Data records
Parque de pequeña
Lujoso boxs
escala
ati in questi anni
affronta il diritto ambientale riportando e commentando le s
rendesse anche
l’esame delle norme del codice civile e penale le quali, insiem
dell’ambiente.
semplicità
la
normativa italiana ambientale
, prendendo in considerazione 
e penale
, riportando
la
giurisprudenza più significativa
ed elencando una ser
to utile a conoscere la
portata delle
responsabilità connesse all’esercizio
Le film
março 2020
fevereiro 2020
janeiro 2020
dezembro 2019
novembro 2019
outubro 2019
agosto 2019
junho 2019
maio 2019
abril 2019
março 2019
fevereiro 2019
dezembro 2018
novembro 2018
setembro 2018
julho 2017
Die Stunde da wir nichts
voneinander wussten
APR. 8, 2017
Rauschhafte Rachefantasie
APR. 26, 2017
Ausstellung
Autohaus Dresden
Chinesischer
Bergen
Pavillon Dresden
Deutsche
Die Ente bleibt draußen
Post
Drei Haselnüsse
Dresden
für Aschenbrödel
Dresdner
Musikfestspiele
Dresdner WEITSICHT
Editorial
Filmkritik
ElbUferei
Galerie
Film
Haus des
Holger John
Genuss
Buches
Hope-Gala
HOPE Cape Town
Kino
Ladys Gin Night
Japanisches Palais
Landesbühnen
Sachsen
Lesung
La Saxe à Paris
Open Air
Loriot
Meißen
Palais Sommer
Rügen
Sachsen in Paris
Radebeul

---

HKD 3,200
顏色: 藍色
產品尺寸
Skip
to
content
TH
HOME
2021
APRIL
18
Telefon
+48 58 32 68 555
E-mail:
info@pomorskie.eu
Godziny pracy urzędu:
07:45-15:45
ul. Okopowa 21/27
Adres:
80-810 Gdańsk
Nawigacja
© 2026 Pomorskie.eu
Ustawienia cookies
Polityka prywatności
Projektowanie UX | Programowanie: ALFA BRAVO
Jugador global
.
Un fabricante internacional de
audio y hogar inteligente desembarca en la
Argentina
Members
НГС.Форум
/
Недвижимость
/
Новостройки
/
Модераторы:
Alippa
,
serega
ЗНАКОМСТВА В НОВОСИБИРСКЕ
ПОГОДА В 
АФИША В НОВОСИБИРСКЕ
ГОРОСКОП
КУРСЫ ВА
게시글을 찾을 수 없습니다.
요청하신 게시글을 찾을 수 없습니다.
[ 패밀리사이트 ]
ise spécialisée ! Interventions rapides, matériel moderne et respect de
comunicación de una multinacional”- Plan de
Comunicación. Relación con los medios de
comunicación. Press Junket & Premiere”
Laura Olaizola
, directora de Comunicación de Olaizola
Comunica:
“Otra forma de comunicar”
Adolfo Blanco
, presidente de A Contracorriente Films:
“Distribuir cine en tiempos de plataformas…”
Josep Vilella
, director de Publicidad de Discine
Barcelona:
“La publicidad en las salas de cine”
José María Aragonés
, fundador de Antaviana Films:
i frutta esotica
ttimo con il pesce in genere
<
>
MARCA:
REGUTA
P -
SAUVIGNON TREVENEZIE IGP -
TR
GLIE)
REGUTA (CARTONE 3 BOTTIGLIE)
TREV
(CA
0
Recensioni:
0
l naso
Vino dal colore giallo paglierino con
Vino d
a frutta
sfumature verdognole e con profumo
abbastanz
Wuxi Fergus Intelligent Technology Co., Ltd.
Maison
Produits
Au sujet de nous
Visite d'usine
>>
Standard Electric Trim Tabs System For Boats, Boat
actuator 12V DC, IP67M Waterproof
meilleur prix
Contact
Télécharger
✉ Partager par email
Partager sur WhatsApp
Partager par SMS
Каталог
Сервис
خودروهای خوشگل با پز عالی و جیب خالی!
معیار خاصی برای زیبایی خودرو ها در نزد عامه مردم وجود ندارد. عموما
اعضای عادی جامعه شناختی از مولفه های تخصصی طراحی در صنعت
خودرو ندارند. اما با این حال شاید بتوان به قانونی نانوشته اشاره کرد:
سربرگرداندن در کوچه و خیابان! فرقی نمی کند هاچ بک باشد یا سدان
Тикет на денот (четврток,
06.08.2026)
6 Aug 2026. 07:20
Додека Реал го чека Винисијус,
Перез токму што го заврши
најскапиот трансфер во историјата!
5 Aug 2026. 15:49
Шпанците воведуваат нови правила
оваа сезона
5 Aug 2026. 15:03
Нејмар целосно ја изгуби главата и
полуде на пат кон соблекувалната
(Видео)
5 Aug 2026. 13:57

Problem statement:
Extract the lines from the one containing "Parque de pequeña" through the one containing "APR. 8, 2017", both included, and reproduce them without any change.

Answer area:
Parque de pequeña
Lujoso boxs
escala
ati in questi anni
affronta il diritto ambientale riportando e commentando le s
rendesse anche
l’esame delle norme del codice civile e penale le quali, insiem
dell’ambiente.
semplicità
la
normativa italiana ambientale
, prendendo in considerazione 
e penale
, riportando
la
giurisprudenza più significativa
ed elencando una ser
to utile a conoscere la
portata delle
responsabilità connesse all’esercizio
Le film
março 2020
fevereiro 2020
janeiro 2020
dezembro 2019
novembro 2019
outubro 2019
agosto 2019
junho 2019
maio 2019
abril 2019
março 2019
fevereiro 2019
dezembro 2018
novembro 2018
setembro 2018
julho 2017
Die Stunde da wir nichts
voneinander wussten
APR. 8, 2017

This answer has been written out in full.